▶ [Work task] An exact transcription of all the entries is needed; pictures stay out.

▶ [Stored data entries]
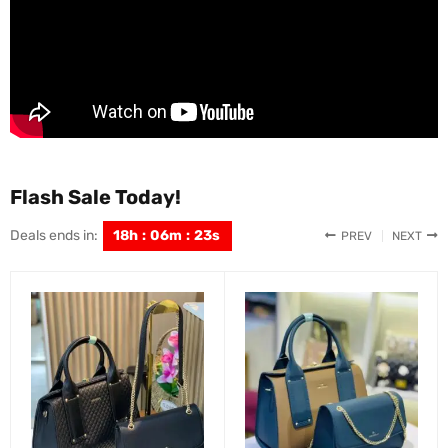
Flash Sale Today!
Deals ends in:
18
h
:
06
m
:
22
s
PREV
NEXT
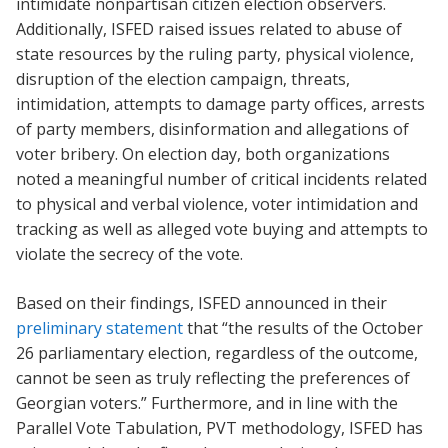
intimidate nonpartisan citizen election observers.
Additionally, ISFED raised issues related to abuse of
state resources by the ruling party, physical violence,
disruption of the election campaign, threats,
intimidation, attempts to damage party offices, arrests
of party members, disinformation and allegations of
voter bribery. On election day, both organizations
noted a meaningful number of critical incidents related
to physical and verbal violence, voter intimidation and
tracking as well as alleged vote buying and attempts to
violate the secrecy of the vote.
Based on their findings, ISFED announced in their
preliminary statement
that “the results of the October
26 parliamentary election, regardless of the outcome,
cannot be seen as truly reflecting the preferences of
Georgian voters.” Furthermore, and in line with the
Parallel Vote Tabulation, PVT methodology, ISFED has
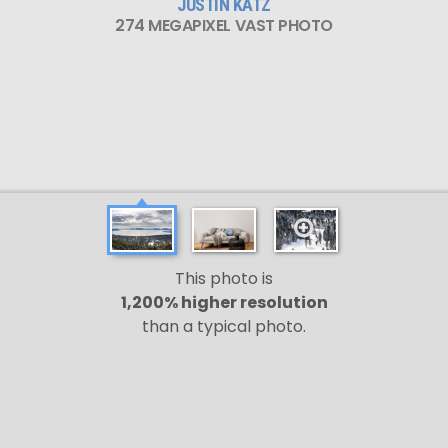
JUSTIN KATZ
274 MEGAPIXEL VAST PHOTO
This photo is
1,200% higher resolution
than a typical photo.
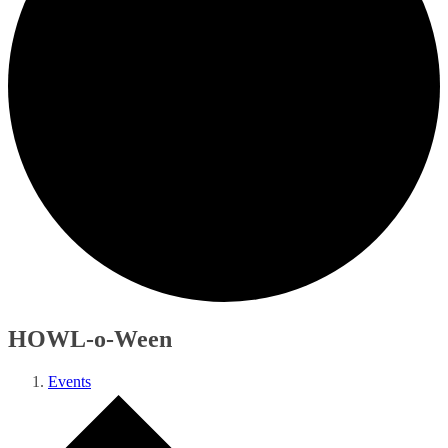
HOWL-o-Ween
Events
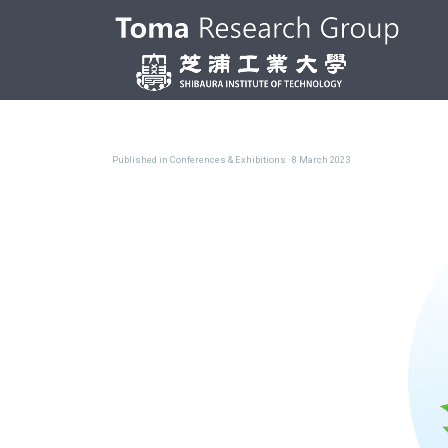
Published in
Conferences & Exhibitions
· 8 March 2023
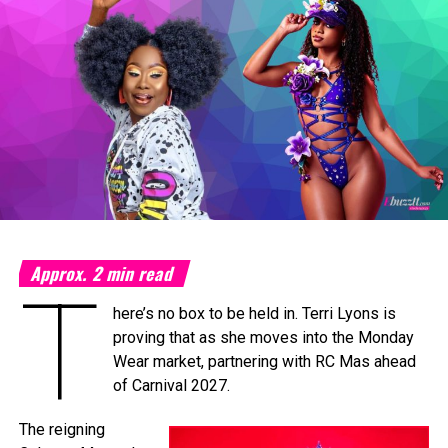
Photo Credit: Nikita Small
The Fourth Annual Caribbean Music Awards will take place
on Saturday, September 19, 2026, at the
National
Academy for the Performing Arts (NAPA)
in Port of
Spain, marking a milestone moment as the celebration
expands into the Caribbean region for the first time.
The
Caribbean Music Awards Elite Weekend
Experience
will transform CMA from a single-night
awards ceremony into a multi-day celebration bringing
together artists, fans, industry professionals, creators,
tastemakers, media, and cultural leaders from across the
Approx.
2
min read
T
Caribbean and around the world.
here’s no box to be held in. Terri Lyons is
What’s In Store
proving that as she moves into the Monday
T
Wear market, partnering with RC Mas ahead
he
Elite Weekend Experience
will feature a
of Carnival 2027.
series of events celebrating music, culture,
and community throughout the destination.
The reigning
Festivities will include an exclusive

▶ [Exercise output]
Flash Sale Today!
Deals ends in:
18
h
:
06
m
:
22
s
PREV
NEXT
intimidate nonpartisan citizen election observers.
Additionally, ISFED raised issues related to abuse of
state resources by the ruling party, physical violence,
disruption of the election campaign, threats,
intimidation, attempts to damage party offices, arrests
of party members, disinformation and allegations of
voter bribery. On election day, both organizations
noted a meaningful number of critical incidents related
to physical and verbal violence, voter intimidation and
tracking as well as alleged vote buying and attempts to
violate the secrecy of the vote.
Based on their findings, ISFED announced in their
preliminary statement
that “the results of the October
26 parliamentary election, regardless of the outcome,
cannot be seen as truly reflecting the preferences of
Georgian voters.” Furthermore, and in line with the
Parallel Vote Tabulation, PVT methodology, ISFED has
JUSTIN KATZ
274 MEGAPIXEL VAST PHOTO
This photo is
1,200% higher resolution
than a typical photo.
HOWL-o-Ween
Events
Published in
Conferences & Exhibitions
· 8 March 2023
Photo Credit: Nikita Small
The Fourth Annual Caribbean Music Awards will take place
on Saturday, September 19, 2026, at the
National
Academy for the Performing Arts (NAPA)
in Port of
Spain, marking a milestone moment as the celebration
expands into the Caribbean region for the first time.
The
Caribbean Music Awards Elite Weekend
Experience
will transform CMA from a single-night
awards ceremony into a multi-day celebration bringing
together artists, fans, industry professionals, creators,
tastemakers, media, and cultural leaders from across the
Approx.
2
min read
T
Caribbean and around the world.
here’s no box to be held in. Terri Lyons is
What’s In Store
proving that as she moves into the Monday
T
Wear market, partnering with RC Mas ahead
he
Elite Weekend Experience
will feature a
of Carnival 2027.
series of events celebrating music, culture,
and community throughout the destination.
The reigning
Festivities will include an exclusive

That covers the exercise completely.